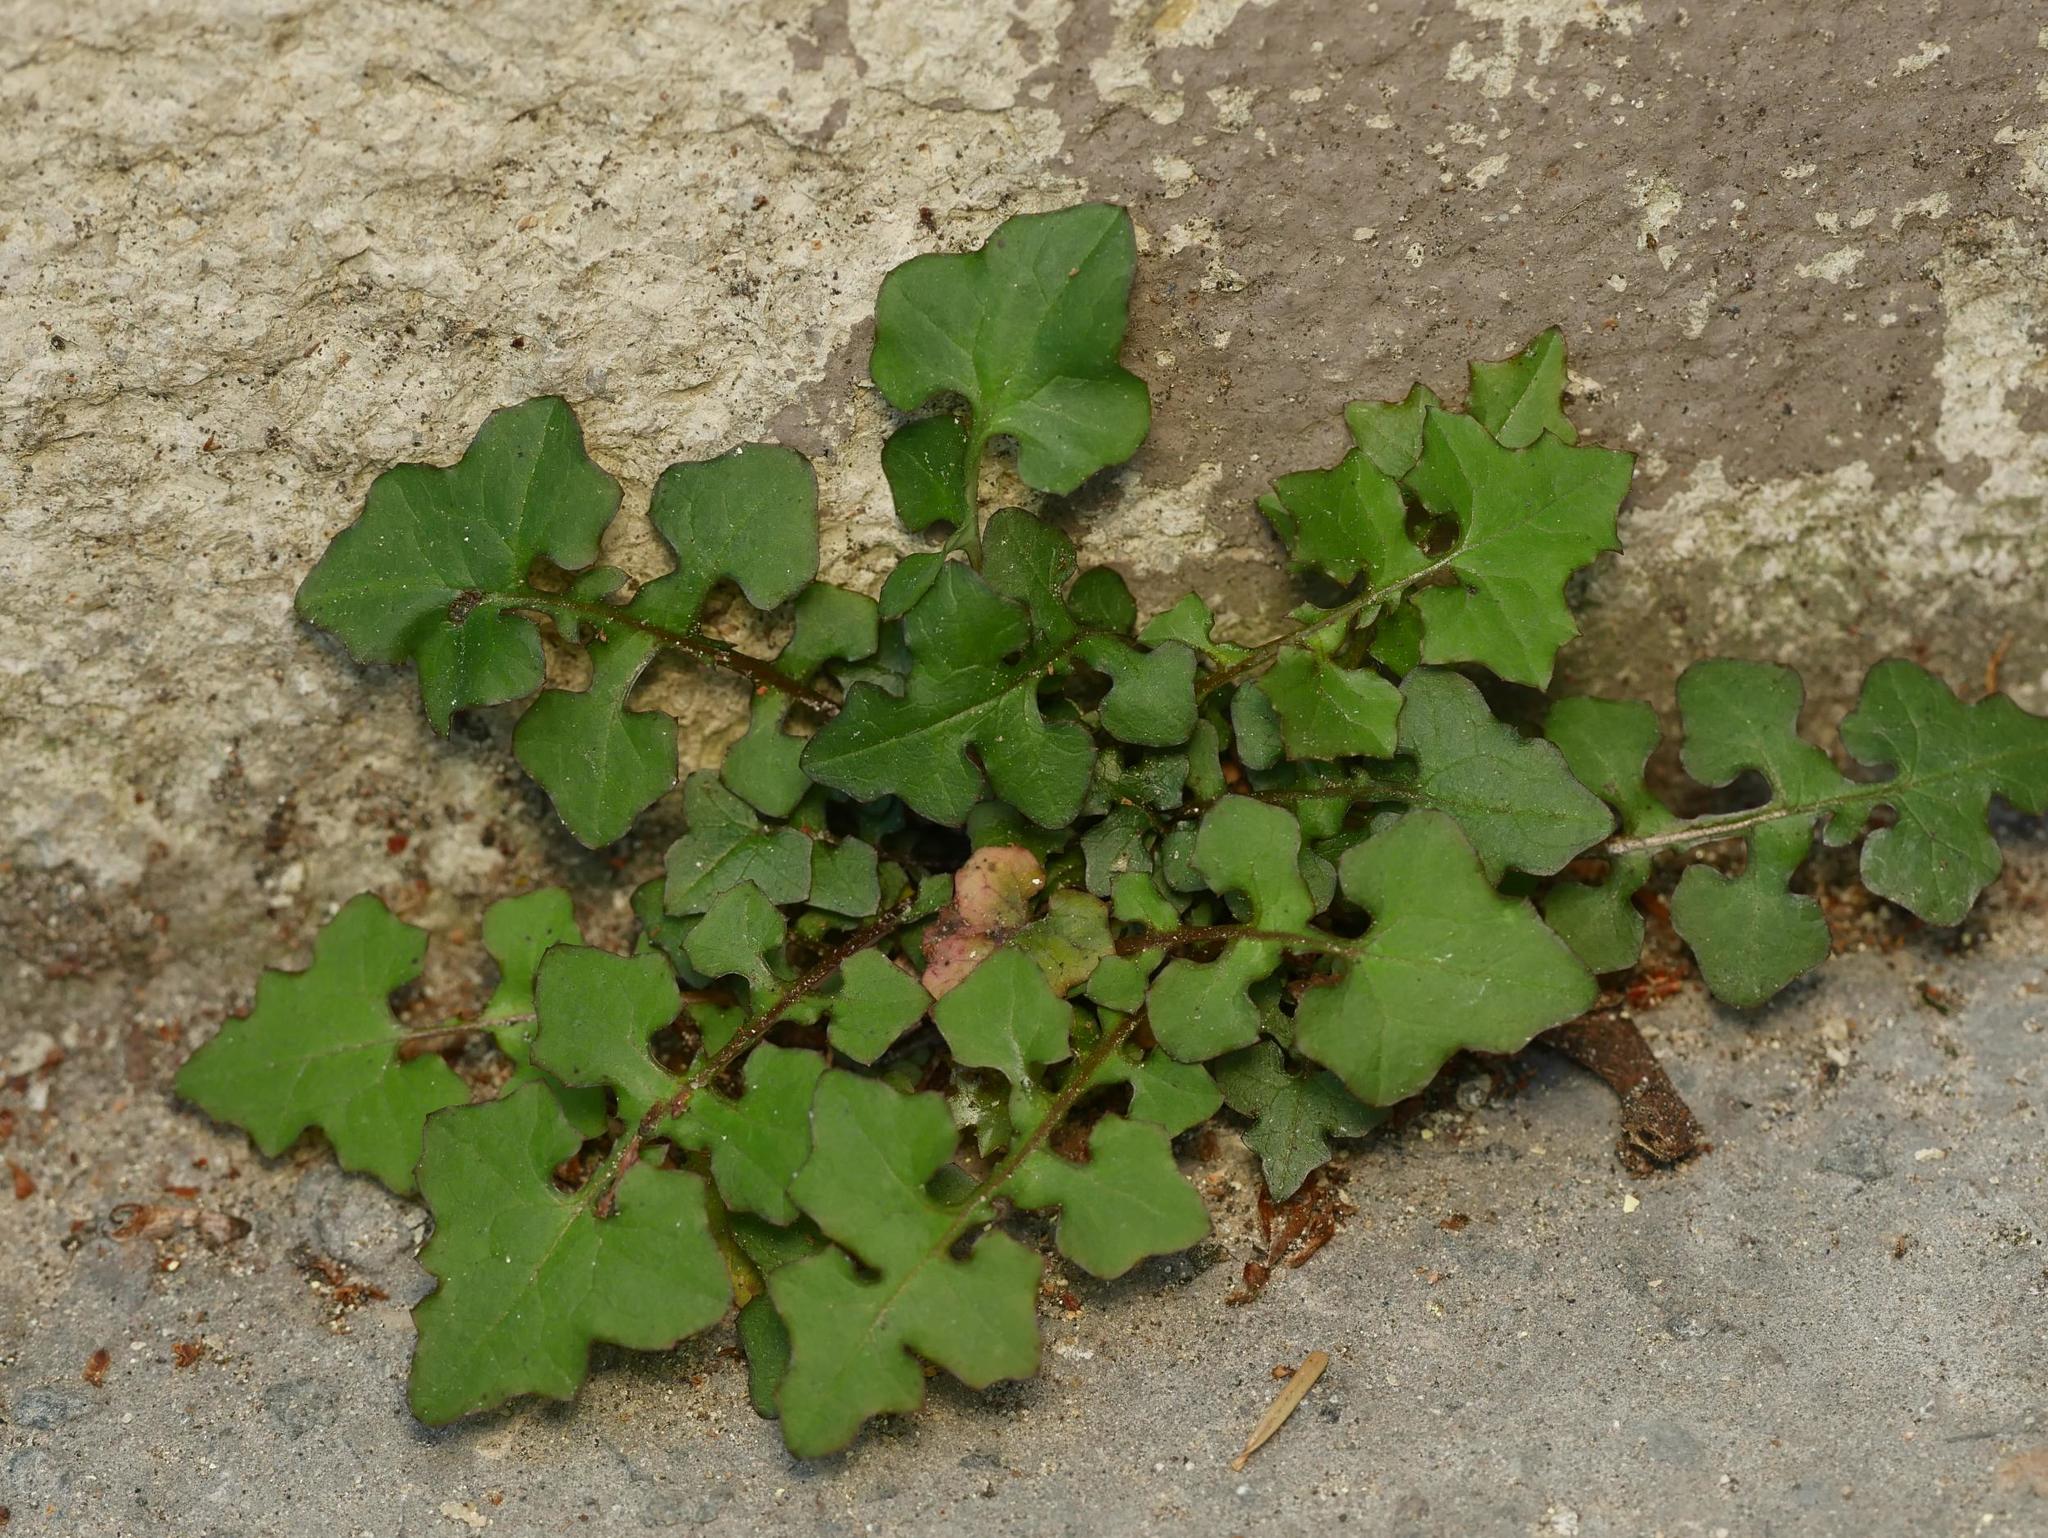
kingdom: Plantae
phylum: Tracheophyta
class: Magnoliopsida
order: Asterales
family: Asteraceae
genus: Mycelis
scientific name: Mycelis muralis
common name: Wall lettuce
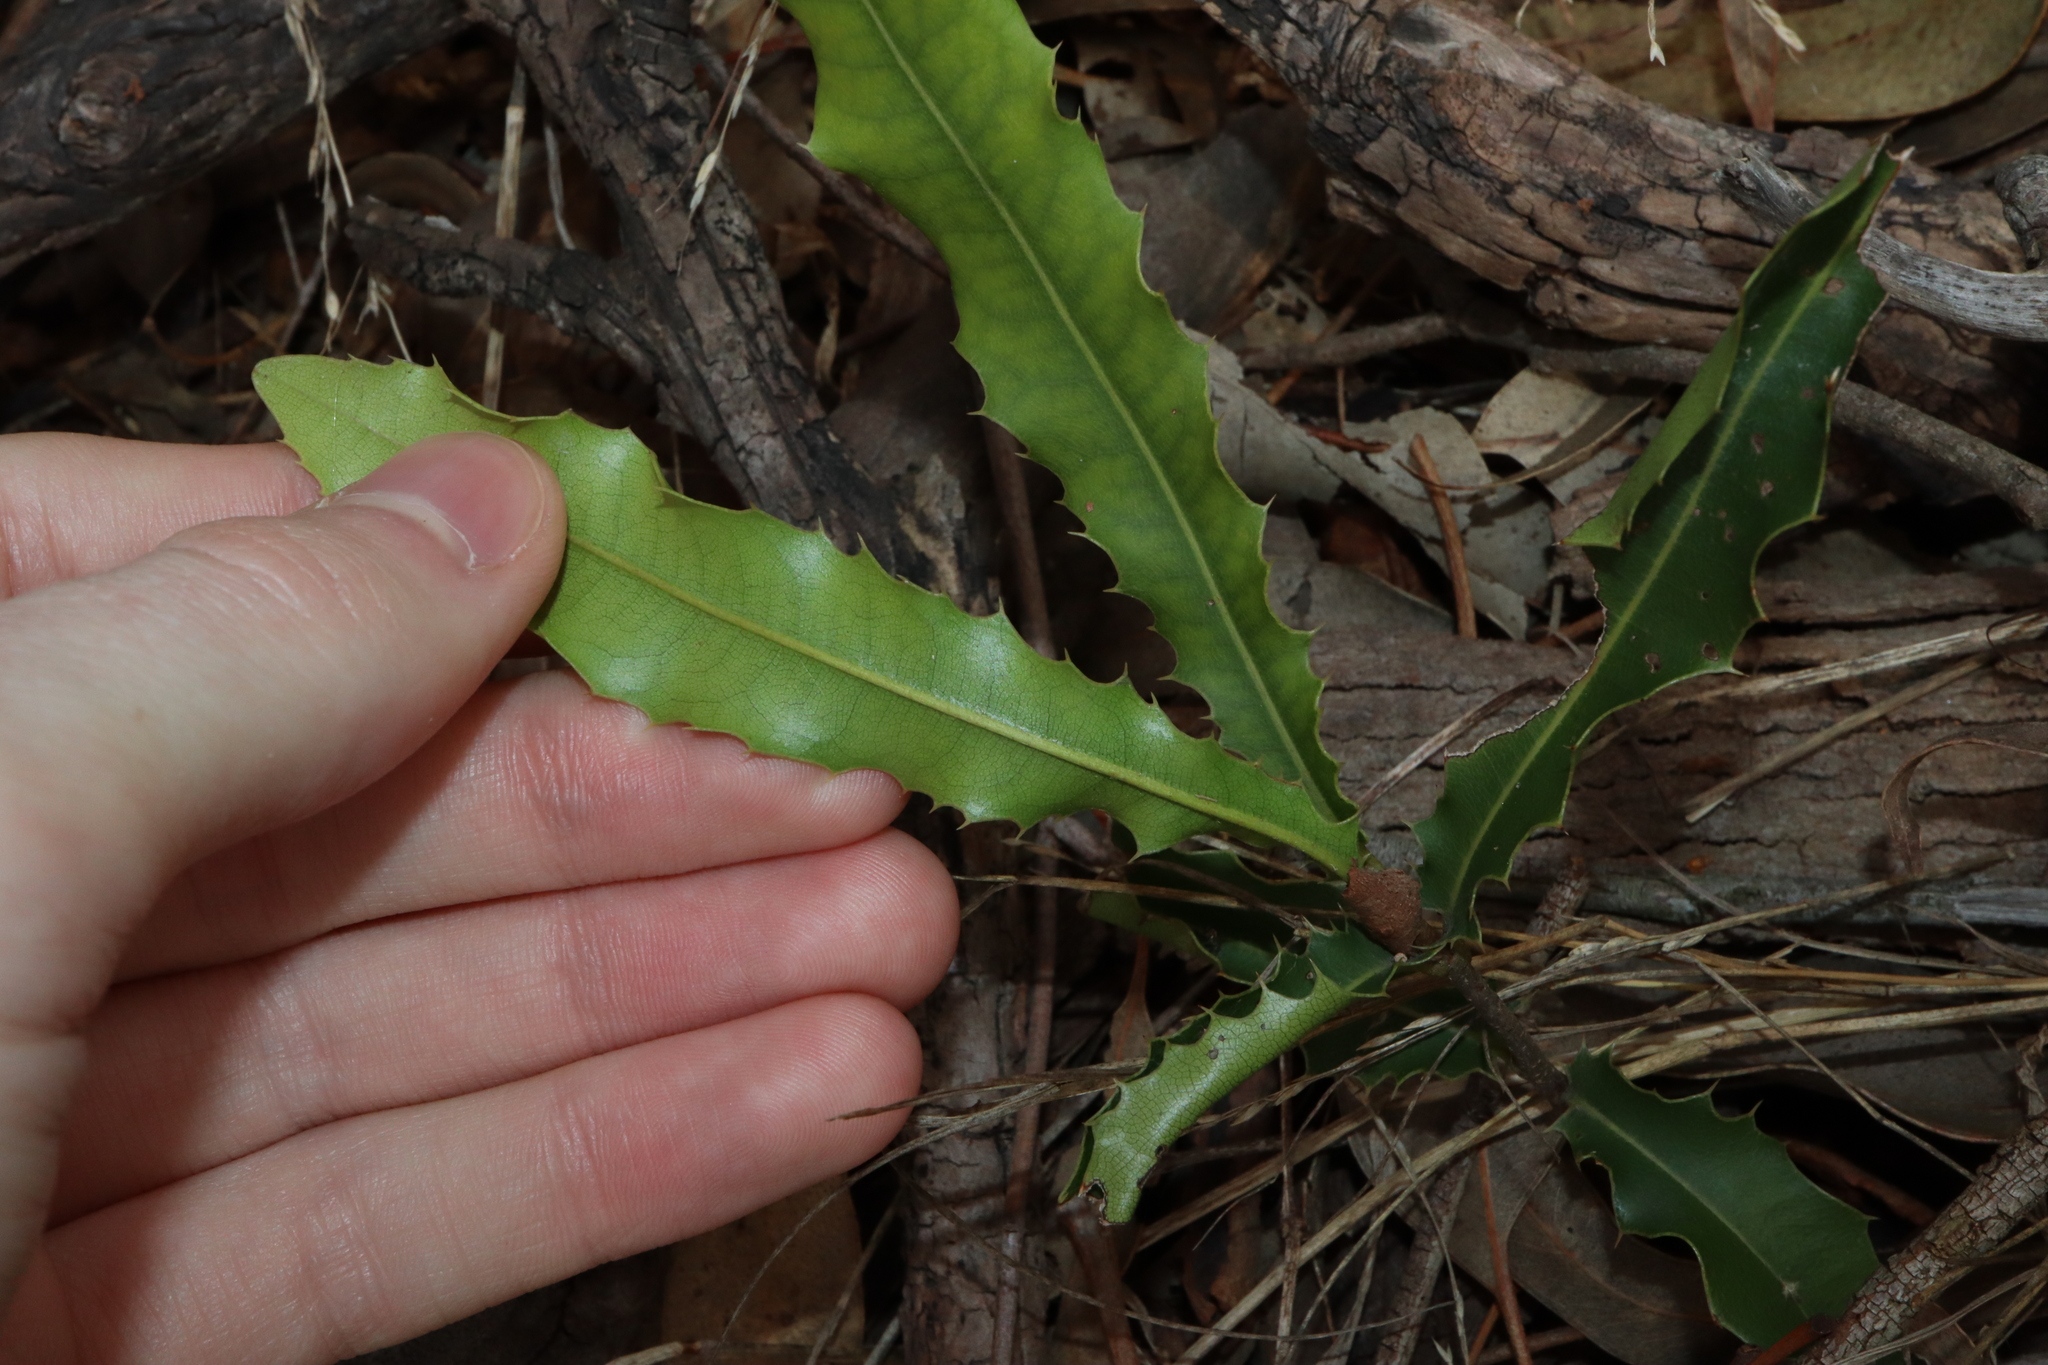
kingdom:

§ **Challenge**:
Copy every line of the records above word for word, leaving out the pictures.

§ **Output of the task**:
kingdom: Plantae
phylum: Tracheophyta
class: Magnoliopsida
order: Asterales
family: Asteraceae
genus: Mycelis
scientific name: Mycelis muralis
common name: Wall lettuce
kingdom:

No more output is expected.